La subcontratación de la política territorial a los Tribunales es la estrategia del PP. Lo ha sido desde que el PP/AP sustituyó a UCD como partido de gobierno de la derecha española. Ha conseguido con esa estrategia frenar las reformas estatutarias vasca y catalana y ha tenido, por tanto, un éxito indiscutible. El ejercicio del derecho a la autonomía ha quedado encorsetado en el marco que se definió entre 1978 con la aprobación de la Constitución y 1979 con la aprobación de los Estatutos originarios de País Vasco y Catalunya. A partir de aquí la política territorial queda en manos del TC y, si no se obedece al TC, en la justicia penal.

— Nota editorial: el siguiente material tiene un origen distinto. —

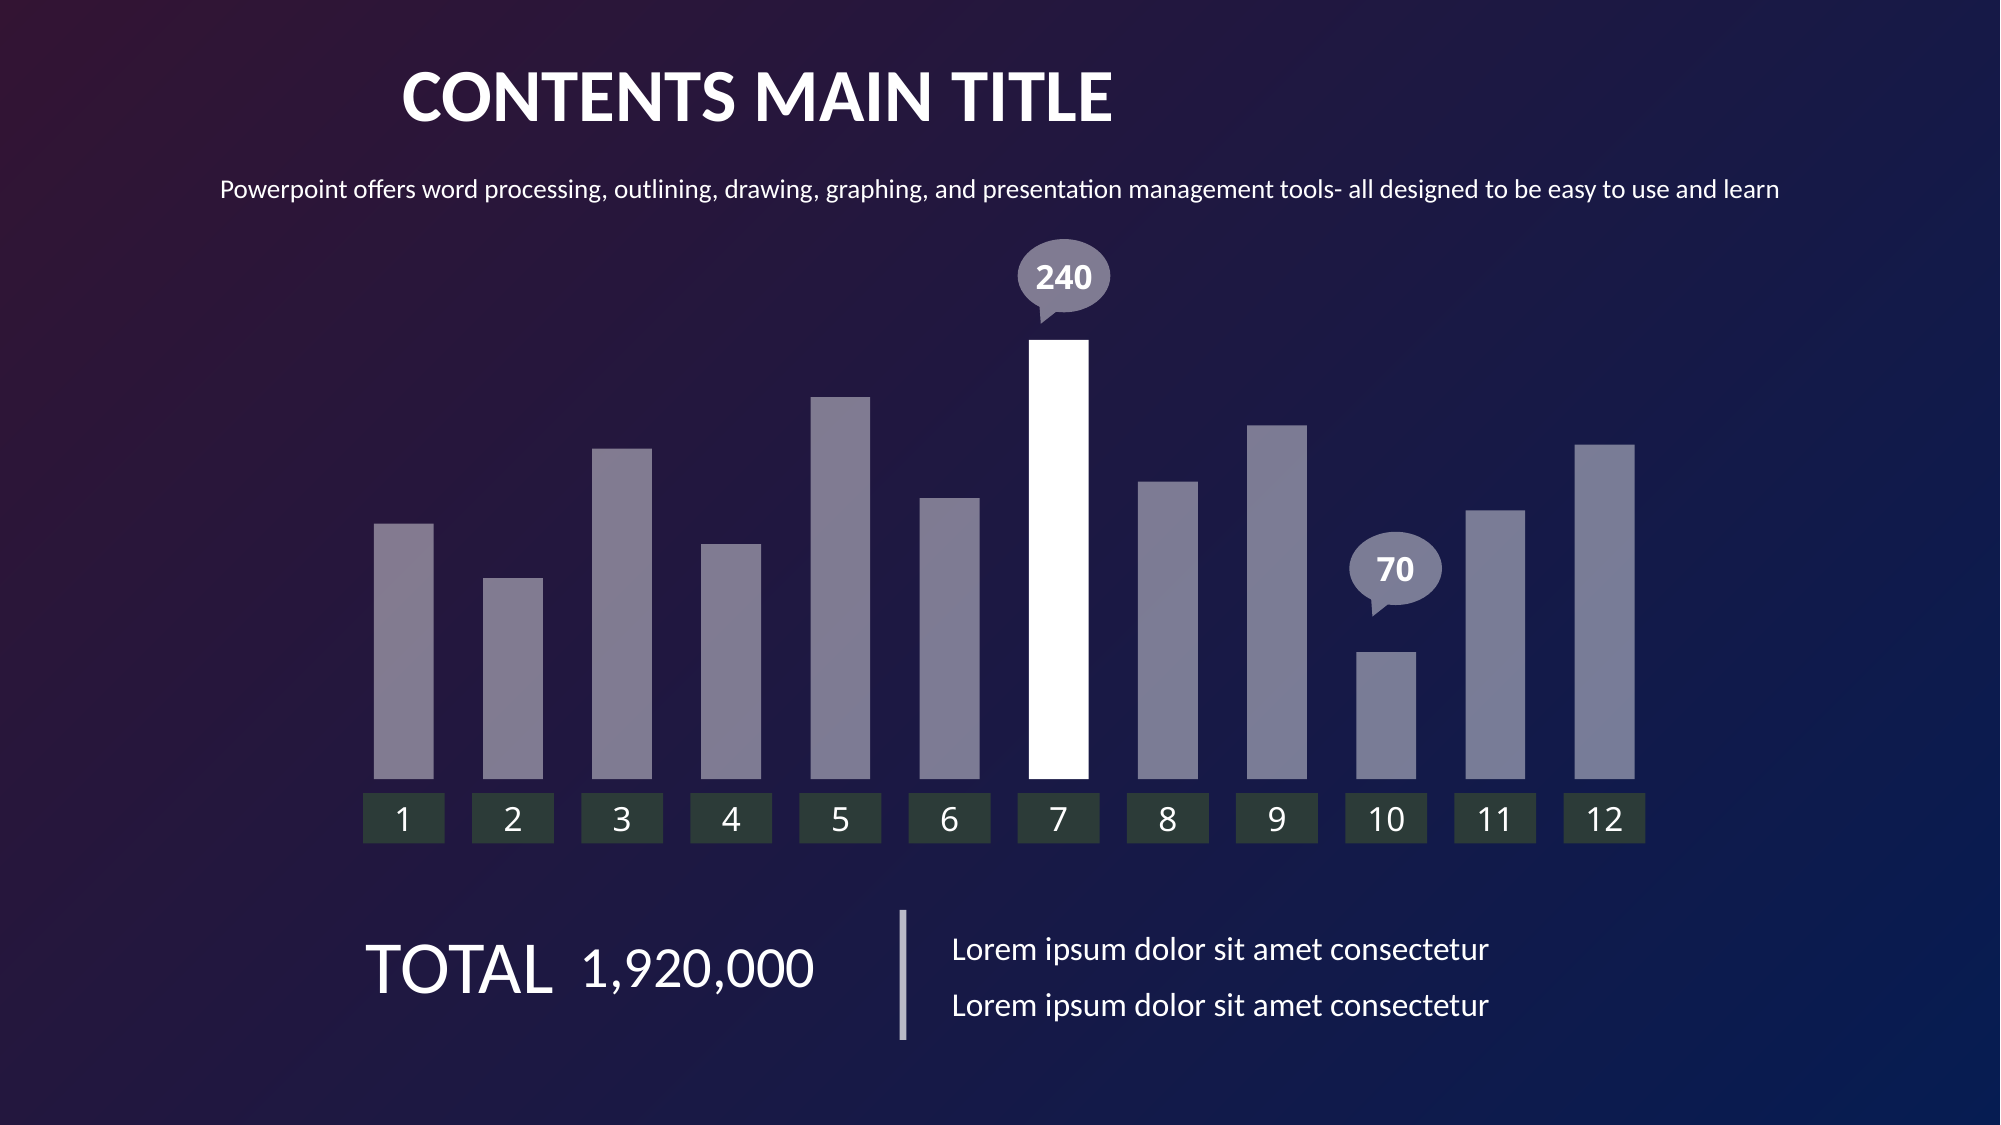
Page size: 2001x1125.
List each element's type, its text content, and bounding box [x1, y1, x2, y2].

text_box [249, 239, 1663, 1041]
text_box CONTENTS MAIN TITLE [387, 38, 1613, 144]
text_box Powerpoint offers word processing, outlining, drawing, graphing, and presentation management tools- all designed to be easy to use and learn [102, 163, 1898, 212]
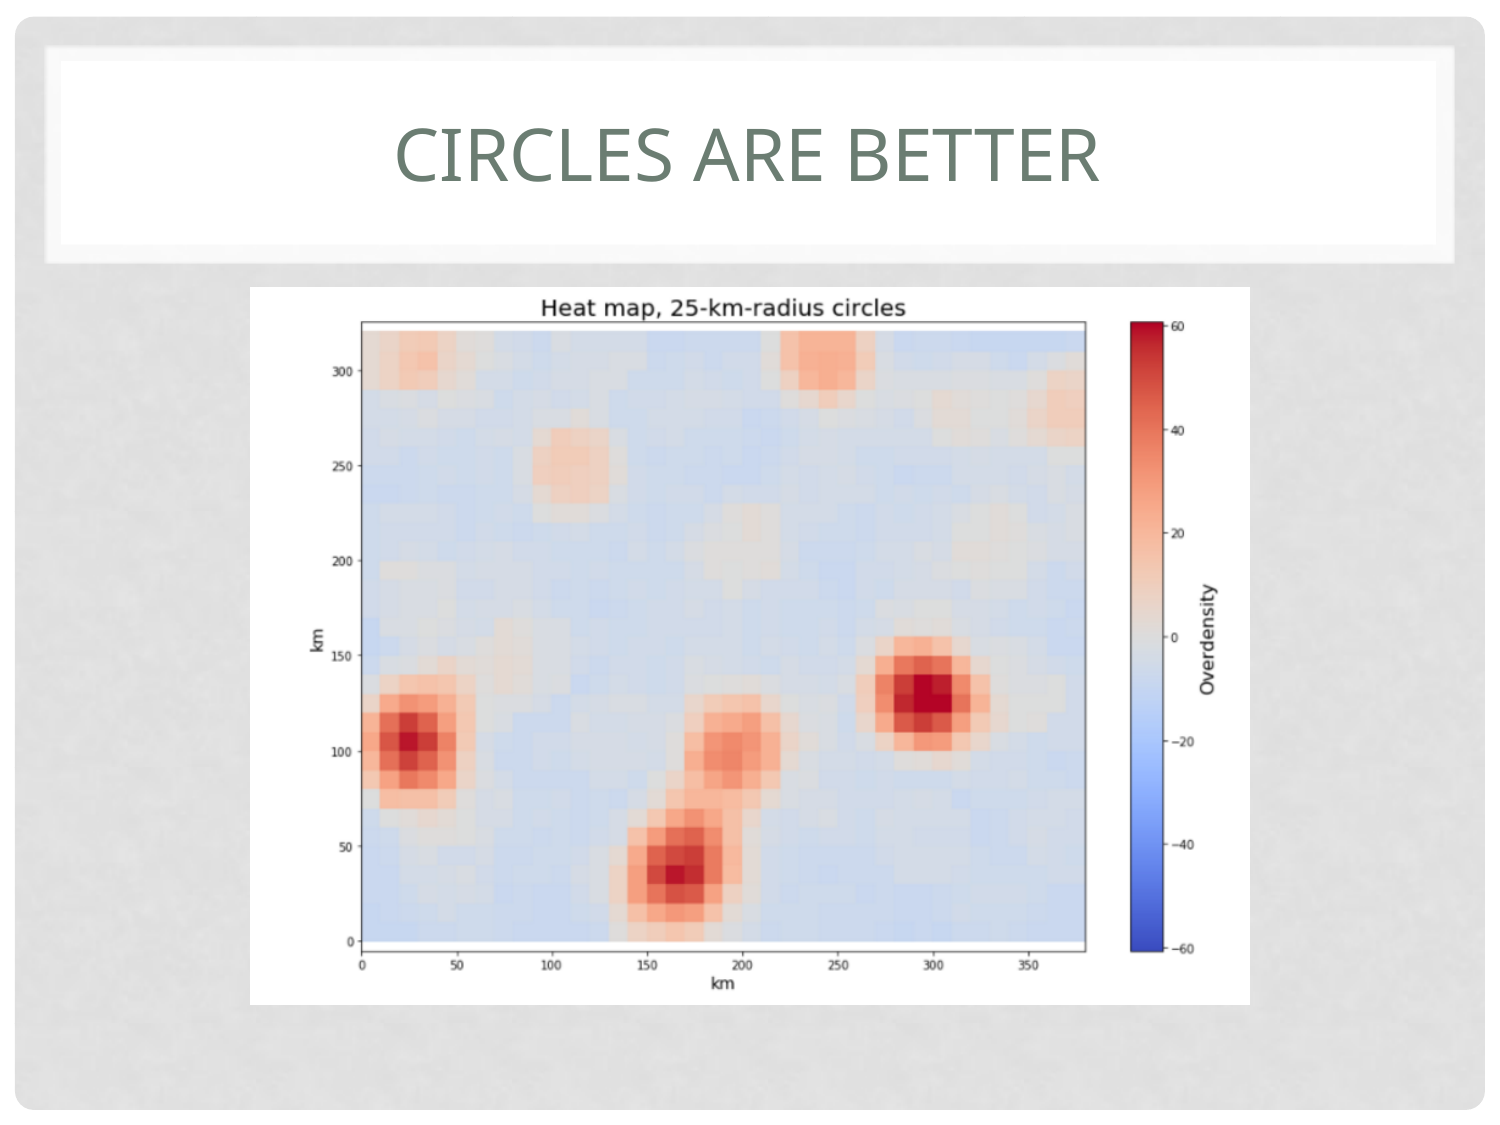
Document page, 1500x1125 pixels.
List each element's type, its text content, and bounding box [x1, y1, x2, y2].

title Circles are Better [69, 66, 1425, 238]
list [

El problema es que en las “nacionalidades”, pienso que no solamente en Catalunya, ha dejado de ser aceptada la fórmula para la integración de las mismas en el Estado que se diseñó en 1978. Materialmente nos volvemos a encontrar con el problema constituyente con el que tuvimos que enfrentarnos en el momento inicial de la Transición. Pero con el condicionamiento de decisiones judiciales, que dificultan encontrar una respuesta al problema.
Hay veces en que el remedio es peor que la enfermedad. Es lo que, en mi opinión, nos ha ocurrido con la subcontratación de la política territorial.
La Política no puede ser subcontratada. Los asuntos de naturaleza política tienen que ser abordados por los poderes del Estado de naturaleza política, legislativo y ejecutivo. No pueden serlo por el poder del Estado de naturaleza jurídica, el poder judicial. Cuando la división del trabajo diseñada en la Constitución no se respeta, el resultado es un disparate.
Es lo que está ocurriendo con la integración de Catalunya en el Estado, tal vez el problema de naturaleza más inequívocamente política con el que tiene que enfrentarse la sociedad española en su conjunto, incluyendo en ella la sociedad catalana. La respuesta a este problema fue subcontratada inicialmente al Tribunal Constitucional y posteriormente, sin que haya desaparecido tal subcontratación, se ha incorporado al Tribunal Supremo a la subcontrata. Y en esas andamos.